(REQUIRED TASK):
Pull out every line in the records below that contains the string "rangeland", and copy each such line in full.

:: INFORMATION PROVIDED ::

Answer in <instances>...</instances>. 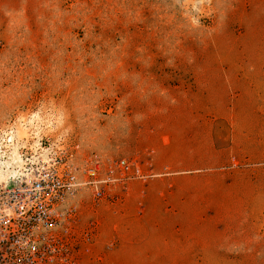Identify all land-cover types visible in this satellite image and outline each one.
Here are the masks:
<instances>
[{"label": "rangeland", "instance_id": "1", "mask_svg": "<svg viewBox=\"0 0 264 264\" xmlns=\"http://www.w3.org/2000/svg\"><path fill=\"white\" fill-rule=\"evenodd\" d=\"M12 131L154 175L81 191L63 264H264V0H0Z\"/></svg>", "mask_w": 264, "mask_h": 264}, {"label": "built area", "instance_id": "2", "mask_svg": "<svg viewBox=\"0 0 264 264\" xmlns=\"http://www.w3.org/2000/svg\"><path fill=\"white\" fill-rule=\"evenodd\" d=\"M26 173L33 176L0 184V264L67 262L68 249L56 230L81 191L106 198L114 185L154 176L144 173L136 161L123 158L97 160L80 168L64 153L28 164Z\"/></svg>", "mask_w": 264, "mask_h": 264}, {"label": "bare ground", "instance_id": "3", "mask_svg": "<svg viewBox=\"0 0 264 264\" xmlns=\"http://www.w3.org/2000/svg\"><path fill=\"white\" fill-rule=\"evenodd\" d=\"M5 143H6V151L0 152V184L3 183L7 185L12 180H16L17 178L24 177L25 175L33 176L31 173H26L27 168L24 166L26 165V162L24 161L20 151L21 149H23L22 148L23 143H20L18 141V135L15 131H12L7 135ZM1 150H2V144L0 143V151ZM39 152L41 153H37L36 155H34L35 160L39 159L40 161L41 160L47 161L49 159L48 150H42ZM7 163L9 165V168L6 167ZM7 173H9V175L6 181L5 177Z\"/></svg>", "mask_w": 264, "mask_h": 264}, {"label": "clouds", "instance_id": "4", "mask_svg": "<svg viewBox=\"0 0 264 264\" xmlns=\"http://www.w3.org/2000/svg\"><path fill=\"white\" fill-rule=\"evenodd\" d=\"M33 115H34V117H38L39 114L36 113V114H33ZM6 167L9 168L8 163H7ZM8 175H9V173H7V175H6V177H5V180H6V181H7ZM6 214L9 215V216L13 215V213H12L11 211H7Z\"/></svg>", "mask_w": 264, "mask_h": 264}]
</instances>
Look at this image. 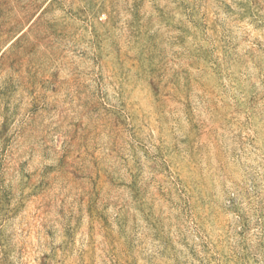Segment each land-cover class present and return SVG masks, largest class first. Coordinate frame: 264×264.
<instances>
[{
    "label": "rangeland",
    "instance_id": "obj_1",
    "mask_svg": "<svg viewBox=\"0 0 264 264\" xmlns=\"http://www.w3.org/2000/svg\"><path fill=\"white\" fill-rule=\"evenodd\" d=\"M0 264H264V0H0Z\"/></svg>",
    "mask_w": 264,
    "mask_h": 264
}]
</instances>
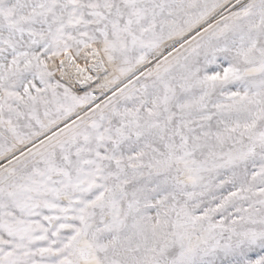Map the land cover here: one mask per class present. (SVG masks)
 <instances>
[{
	"label": "snow or ice",
	"instance_id": "1",
	"mask_svg": "<svg viewBox=\"0 0 264 264\" xmlns=\"http://www.w3.org/2000/svg\"><path fill=\"white\" fill-rule=\"evenodd\" d=\"M0 264H264V0H0Z\"/></svg>",
	"mask_w": 264,
	"mask_h": 264
}]
</instances>
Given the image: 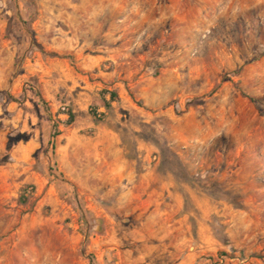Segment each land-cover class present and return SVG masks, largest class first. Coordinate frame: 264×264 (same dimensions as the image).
Returning <instances> with one entry per match:
<instances>
[{
    "label": "rangeland",
    "instance_id": "rangeland-1",
    "mask_svg": "<svg viewBox=\"0 0 264 264\" xmlns=\"http://www.w3.org/2000/svg\"><path fill=\"white\" fill-rule=\"evenodd\" d=\"M0 264H264V0H0Z\"/></svg>",
    "mask_w": 264,
    "mask_h": 264
},
{
    "label": "trees",
    "instance_id": "trees-1",
    "mask_svg": "<svg viewBox=\"0 0 264 264\" xmlns=\"http://www.w3.org/2000/svg\"><path fill=\"white\" fill-rule=\"evenodd\" d=\"M39 96V95H38ZM40 98V97H39ZM115 98H116V95H115V93H110V100L111 101H113V100H115ZM41 101H42V99H41ZM43 105L45 106V109H46V105L43 103ZM106 106V108H110V106L109 105H105ZM47 110V109H46ZM262 111H260V113H261ZM67 115H68V119L66 120V122H65V124L66 125H70V124H72L73 123V121H74V115L71 113V112H68L67 113ZM54 129H56V125H54Z\"/></svg>",
    "mask_w": 264,
    "mask_h": 264
}]
</instances>
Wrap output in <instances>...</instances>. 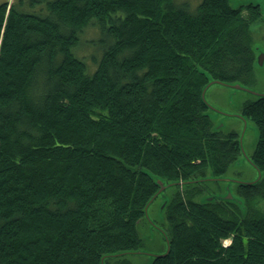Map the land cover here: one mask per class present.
I'll list each match as a JSON object with an SVG mask.
<instances>
[{
	"label": "trees",
	"instance_id": "trees-1",
	"mask_svg": "<svg viewBox=\"0 0 264 264\" xmlns=\"http://www.w3.org/2000/svg\"><path fill=\"white\" fill-rule=\"evenodd\" d=\"M196 1L0 4V264H127L159 178L181 184L163 209L171 251L151 264H264V96L242 111L263 173L236 184L243 206L196 182L244 155L201 94L253 75L261 16Z\"/></svg>",
	"mask_w": 264,
	"mask_h": 264
},
{
	"label": "rangeland",
	"instance_id": "rangeland-1",
	"mask_svg": "<svg viewBox=\"0 0 264 264\" xmlns=\"http://www.w3.org/2000/svg\"><path fill=\"white\" fill-rule=\"evenodd\" d=\"M3 1L4 0H0V4ZM185 1H190L191 4L197 2L196 0ZM230 1L233 6L238 7L240 2L246 3L253 0ZM242 15L244 17L250 16L248 7H244ZM262 25H264V23L260 19L258 21H253L250 26V38H252V43L257 49V53H260V55L264 51V26L262 28ZM256 60L254 73L250 78H247V81L242 83L237 82L238 84L231 86L214 83L206 92L207 102L213 106V108L209 109V115L213 118L215 126L220 127L225 132L237 131L242 138V148L248 157L254 154L259 137L257 126H255L250 119H247V117V121L243 118V107L246 101L256 98L258 96L256 94H264V62L260 64L258 58H256ZM239 85L241 87H246L249 91L244 88L239 89ZM228 171L227 175L222 178H230L231 180L239 182H251L259 178L258 169L254 168L245 155H242ZM239 182H233L231 184L228 181L207 183L209 190L216 192L215 194L217 195L224 196L227 194L228 187L236 197L237 192H235V186ZM229 184L230 186H228ZM175 191V186H170L159 195L157 200L151 203V206H149V218L156 223L157 227L153 226L148 218L146 222L142 221V223L139 224L137 229L139 230L142 240H144V246L140 248V250L146 253H130L124 258L127 264H151L154 258L153 254H162L167 251V240L162 231V225L165 224L162 205L166 199L169 200V198L173 196L172 194H174ZM231 241L230 238H227V240L223 242V246L226 245L225 247H227L231 244Z\"/></svg>",
	"mask_w": 264,
	"mask_h": 264
},
{
	"label": "water",
	"instance_id": "water-1",
	"mask_svg": "<svg viewBox=\"0 0 264 264\" xmlns=\"http://www.w3.org/2000/svg\"><path fill=\"white\" fill-rule=\"evenodd\" d=\"M258 60H259V62H260V64H263V62H264V53L263 54H261V55H259L258 56ZM214 83H216V84H224V85H235V84H238V83H231V84H229V83H223V82H219V81H216V80H210V82H209V84L207 85V86H205L204 87V89H203V91H202V99H203V101H204V103L206 104V106H208L209 108H213V106L211 105V104H209L208 102H207V99H206V92H207V90L210 88V86L211 85H213ZM238 88L239 89H246V87H241L240 85L238 86ZM247 91H249L248 89H246ZM256 95H258V96H264V94H256ZM243 118L245 119V121H247V119H246V117L245 116H243ZM241 146H242V141H241ZM242 148V147H241ZM243 153H244V155H245V157H247L248 158V160L251 162V164L253 165V162L251 161V159H249V157L245 154V152H244V149H243ZM254 166V165H253ZM258 169V172H259V178H257V180L256 181H251V182H249V181H247V182H239V181H234V180H231L230 178H222V177H207V178H203V180H197L196 182H203V181H212V182H214V181H228V182H230V184L231 183H233V182H239V183H241V184H245V185H247V184H250V185H252V184H255L256 182H258V179H260L261 178V176H263V173H262V171H261V169H259V168H257ZM157 183H158V185H160V191L154 196V198L149 202V204H148V206H147V209H146V218H148L149 219V221L152 223V225L153 226H156L155 225V222L151 219V218H149V215H148V212H149V205L156 199V198H158L159 197V195L161 194V193H163L167 188H169L170 186H172V185H176V184H181L180 182H177V183H175V182H173V183H170V184H165V182H164V180L163 179H158L157 180ZM230 184L228 185V186H230ZM227 194H225L224 196H221V195H214L213 197H209L208 199L209 200H213L215 197H217V198H220V199H223V200H231V201H235L236 203L238 202V203H240L242 206H243V202H242V200H241V198H239V197H235L234 195H233V192H231L230 191V188H228L227 187V192H226ZM167 199L165 200V202L163 203V207H162V209H164L165 208V205H166V203H167ZM165 239L167 240V251L165 252V253H162V254H153V256L154 257H162L163 255H167V254H169L170 253V243H169V239L166 237V235H165ZM130 253H136V254H140V253H146V252H144V251H142V250H137V251H129V252H125V253H121L120 255H129Z\"/></svg>",
	"mask_w": 264,
	"mask_h": 264
},
{
	"label": "flooded vegetation",
	"instance_id": "flooded-vegetation-1",
	"mask_svg": "<svg viewBox=\"0 0 264 264\" xmlns=\"http://www.w3.org/2000/svg\"><path fill=\"white\" fill-rule=\"evenodd\" d=\"M250 3L252 4L251 6H254V8H257L258 13L261 16L260 18H261L262 22L264 23V11H263V9H264V0H253V1H250V2H246V3H244V6L248 7V5H250ZM263 26L264 25H262V28H263ZM263 36H264V34H263ZM263 53H264V51H263ZM263 53H261V54H263ZM259 55H260V53H257V49H256L255 60H256V58H258ZM239 136H240V134H239ZM240 141H242V138H240Z\"/></svg>",
	"mask_w": 264,
	"mask_h": 264
},
{
	"label": "bare ground",
	"instance_id": "bare-ground-1",
	"mask_svg": "<svg viewBox=\"0 0 264 264\" xmlns=\"http://www.w3.org/2000/svg\"><path fill=\"white\" fill-rule=\"evenodd\" d=\"M226 246V245H225Z\"/></svg>",
	"mask_w": 264,
	"mask_h": 264
}]
</instances>
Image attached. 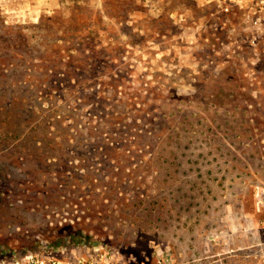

:::

(RESULT OF THE TASK):
[{"label": "rangeland", "instance_id": "1", "mask_svg": "<svg viewBox=\"0 0 264 264\" xmlns=\"http://www.w3.org/2000/svg\"><path fill=\"white\" fill-rule=\"evenodd\" d=\"M12 131L154 175L81 191L63 264H264V0H0Z\"/></svg>", "mask_w": 264, "mask_h": 264}, {"label": "built area", "instance_id": "2", "mask_svg": "<svg viewBox=\"0 0 264 264\" xmlns=\"http://www.w3.org/2000/svg\"><path fill=\"white\" fill-rule=\"evenodd\" d=\"M26 173L33 176L0 184V264L67 262L68 249L56 230L81 191L106 198L114 185L154 176L144 173L136 161L123 158L97 160L80 168L64 153L28 164Z\"/></svg>", "mask_w": 264, "mask_h": 264}, {"label": "bare ground", "instance_id": "3", "mask_svg": "<svg viewBox=\"0 0 264 264\" xmlns=\"http://www.w3.org/2000/svg\"><path fill=\"white\" fill-rule=\"evenodd\" d=\"M5 143H6V151L0 152V184L3 183L7 185L12 180H16L17 178L24 177L25 175L33 176L31 173H26L27 168L24 166L26 165V162L24 161L20 151L21 149H23L22 148L23 143H20L18 141V135L15 131H12L7 135ZM1 150H2V144L0 143V151ZM39 152L41 153H37L36 155H34L35 160L39 159L40 161L41 160L47 161L49 159L48 150H42ZM7 163L9 165V168L6 167ZM7 173H9V175L6 181L5 177Z\"/></svg>", "mask_w": 264, "mask_h": 264}, {"label": "clouds", "instance_id": "4", "mask_svg": "<svg viewBox=\"0 0 264 264\" xmlns=\"http://www.w3.org/2000/svg\"><path fill=\"white\" fill-rule=\"evenodd\" d=\"M33 115H34V117H38L39 114L36 113V114H33ZM6 167L9 168L8 163H7ZM8 175H9V173H7V175H6V177H5V180H6V181H7ZM6 214L9 215V216L13 215V213H12L11 211H7Z\"/></svg>", "mask_w": 264, "mask_h": 264}]
    "label": "rangeland",
    "label": "rangeland",
    "instance_id": "rangeland-1",
	"label": "rangeland",
	"instance_id": "rangeland-1",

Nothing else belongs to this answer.